*** Opening of EXERCISE MATERIAL ***

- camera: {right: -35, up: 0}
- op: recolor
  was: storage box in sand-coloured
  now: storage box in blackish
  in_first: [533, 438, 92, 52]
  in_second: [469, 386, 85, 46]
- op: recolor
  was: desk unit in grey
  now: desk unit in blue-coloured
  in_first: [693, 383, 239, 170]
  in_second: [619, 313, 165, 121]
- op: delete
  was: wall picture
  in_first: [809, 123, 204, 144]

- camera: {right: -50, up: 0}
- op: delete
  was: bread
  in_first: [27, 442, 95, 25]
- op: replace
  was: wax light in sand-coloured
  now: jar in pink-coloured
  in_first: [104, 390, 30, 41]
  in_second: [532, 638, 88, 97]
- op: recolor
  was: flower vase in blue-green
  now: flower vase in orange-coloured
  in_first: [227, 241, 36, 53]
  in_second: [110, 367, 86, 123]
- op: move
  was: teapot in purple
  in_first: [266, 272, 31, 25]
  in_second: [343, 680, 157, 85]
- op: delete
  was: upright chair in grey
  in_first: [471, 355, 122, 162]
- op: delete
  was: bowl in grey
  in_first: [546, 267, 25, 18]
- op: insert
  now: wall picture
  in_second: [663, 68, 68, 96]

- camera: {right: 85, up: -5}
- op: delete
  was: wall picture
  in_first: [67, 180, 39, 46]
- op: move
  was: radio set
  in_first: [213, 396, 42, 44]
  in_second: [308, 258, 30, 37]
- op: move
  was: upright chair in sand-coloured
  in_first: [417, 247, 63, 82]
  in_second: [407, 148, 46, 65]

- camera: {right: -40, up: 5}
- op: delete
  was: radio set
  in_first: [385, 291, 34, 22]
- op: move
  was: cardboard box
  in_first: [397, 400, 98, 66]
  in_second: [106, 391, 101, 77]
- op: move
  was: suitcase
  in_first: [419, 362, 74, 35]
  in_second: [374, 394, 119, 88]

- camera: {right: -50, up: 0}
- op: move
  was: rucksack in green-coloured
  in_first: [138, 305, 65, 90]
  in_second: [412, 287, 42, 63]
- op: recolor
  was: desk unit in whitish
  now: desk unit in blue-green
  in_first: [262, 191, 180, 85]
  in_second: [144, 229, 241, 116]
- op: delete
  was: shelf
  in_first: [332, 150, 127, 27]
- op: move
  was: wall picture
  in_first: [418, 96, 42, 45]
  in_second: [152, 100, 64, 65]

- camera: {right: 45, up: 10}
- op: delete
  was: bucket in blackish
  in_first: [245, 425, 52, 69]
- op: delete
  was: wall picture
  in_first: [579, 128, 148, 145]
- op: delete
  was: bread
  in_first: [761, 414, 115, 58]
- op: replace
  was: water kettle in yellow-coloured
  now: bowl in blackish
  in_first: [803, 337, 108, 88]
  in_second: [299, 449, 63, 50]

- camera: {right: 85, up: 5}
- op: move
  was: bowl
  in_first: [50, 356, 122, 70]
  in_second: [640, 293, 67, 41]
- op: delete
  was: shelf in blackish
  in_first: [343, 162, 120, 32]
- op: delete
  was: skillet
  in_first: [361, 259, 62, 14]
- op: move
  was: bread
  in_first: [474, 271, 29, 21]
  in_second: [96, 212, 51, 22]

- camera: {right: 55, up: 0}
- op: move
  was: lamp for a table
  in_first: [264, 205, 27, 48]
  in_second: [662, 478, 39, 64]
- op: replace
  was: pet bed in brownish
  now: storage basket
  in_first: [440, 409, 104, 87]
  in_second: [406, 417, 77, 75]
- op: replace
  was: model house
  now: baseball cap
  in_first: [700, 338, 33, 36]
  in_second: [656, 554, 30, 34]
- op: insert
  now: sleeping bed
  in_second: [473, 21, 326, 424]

*** Close of EXERCISE MATERIAL ***

TASK ITEM
Print out all the material above, unaltered.

RESPONSE AREA
- camera: {right: -35, up: 0}
- op: recolor
  was: storage box in sand-coloured
  now: storage box in blackish
  in_first: [533, 438, 92, 52]
  in_second: [469, 386, 85, 46]
- op: recolor
  was: desk unit in grey
  now: desk unit in blue-coloured
  in_first: [693, 383, 239, 170]
  in_second: [619, 313, 165, 121]
- op: delete
  was: wall picture
  in_first: [809, 123, 204, 144]

- camera: {right: -50, up: 0}
- op: delete
  was: bread
  in_first: [27, 442, 95, 25]
- op: replace
  was: wax light in sand-coloured
  now: jar in pink-coloured
  in_first: [104, 390, 30, 41]
  in_second: [532, 638, 88, 97]
- op: recolor
  was: flower vase in blue-green
  now: flower vase in orange-coloured
  in_first: [227, 241, 36, 53]
  in_second: [110, 367, 86, 123]
- op: move
  was: teapot in purple
  in_first: [266, 272, 31, 25]
  in_second: [343, 680, 157, 85]
- op: delete
  was: upright chair in grey
  in_first: [471, 355, 122, 162]
- op: delete
  was: bowl in grey
  in_first: [546, 267, 25, 18]
- op: insert
  now: wall picture
  in_second: [663, 68, 68, 96]

- camera: {right: 85, up: -5}
- op: delete
  was: wall picture
  in_first: [67, 180, 39, 46]
- op: move
  was: radio set
  in_first: [213, 396, 42, 44]
  in_second: [308, 258, 30, 37]
- op: move
  was: upright chair in sand-coloured
  in_first: [417, 247, 63, 82]
  in_second: [407, 148, 46, 65]

- camera: {right: -40, up: 5}
- op: delete
  was: radio set
  in_first: [385, 291, 34, 22]
- op: move
  was: cardboard box
  in_first: [397, 400, 98, 66]
  in_second: [106, 391, 101, 77]
- op: move
  was: suitcase
  in_first: [419, 362, 74, 35]
  in_second: [374, 394, 119, 88]

- camera: {right: -50, up: 0}
- op: move
  was: rucksack in green-coloured
  in_first: [138, 305, 65, 90]
  in_second: [412, 287, 42, 63]
- op: recolor
  was: desk unit in whitish
  now: desk unit in blue-green
  in_first: [262, 191, 180, 85]
  in_second: [144, 229, 241, 116]
- op: delete
  was: shelf
  in_first: [332, 150, 127, 27]
- op: move
  was: wall picture
  in_first: [418, 96, 42, 45]
  in_second: [152, 100, 64, 65]

- camera: {right: 45, up: 10}
- op: delete
  was: bucket in blackish
  in_first: [245, 425, 52, 69]
- op: delete
  was: wall picture
  in_first: [579, 128, 148, 145]
- op: delete
  was: bread
  in_first: [761, 414, 115, 58]
- op: replace
  was: water kettle in yellow-coloured
  now: bowl in blackish
  in_first: [803, 337, 108, 88]
  in_second: [299, 449, 63, 50]

- camera: {right: 85, up: 5}
- op: move
  was: bowl
  in_first: [50, 356, 122, 70]
  in_second: [640, 293, 67, 41]
- op: delete
  was: shelf in blackish
  in_first: [343, 162, 120, 32]
- op: delete
  was: skillet
  in_first: [361, 259, 62, 14]
- op: move
  was: bread
  in_first: [474, 271, 29, 21]
  in_second: [96, 212, 51, 22]

- camera: {right: 55, up: 0}
- op: move
  was: lamp for a table
  in_first: [264, 205, 27, 48]
  in_second: [662, 478, 39, 64]
- op: replace
  was: pet bed in brownish
  now: storage basket
  in_first: [440, 409, 104, 87]
  in_second: [406, 417, 77, 75]
- op: replace
  was: model house
  now: baseball cap
  in_first: [700, 338, 33, 36]
  in_second: [656, 554, 30, 34]
- op: insert
  now: sleeping bed
  in_second: [473, 21, 326, 424]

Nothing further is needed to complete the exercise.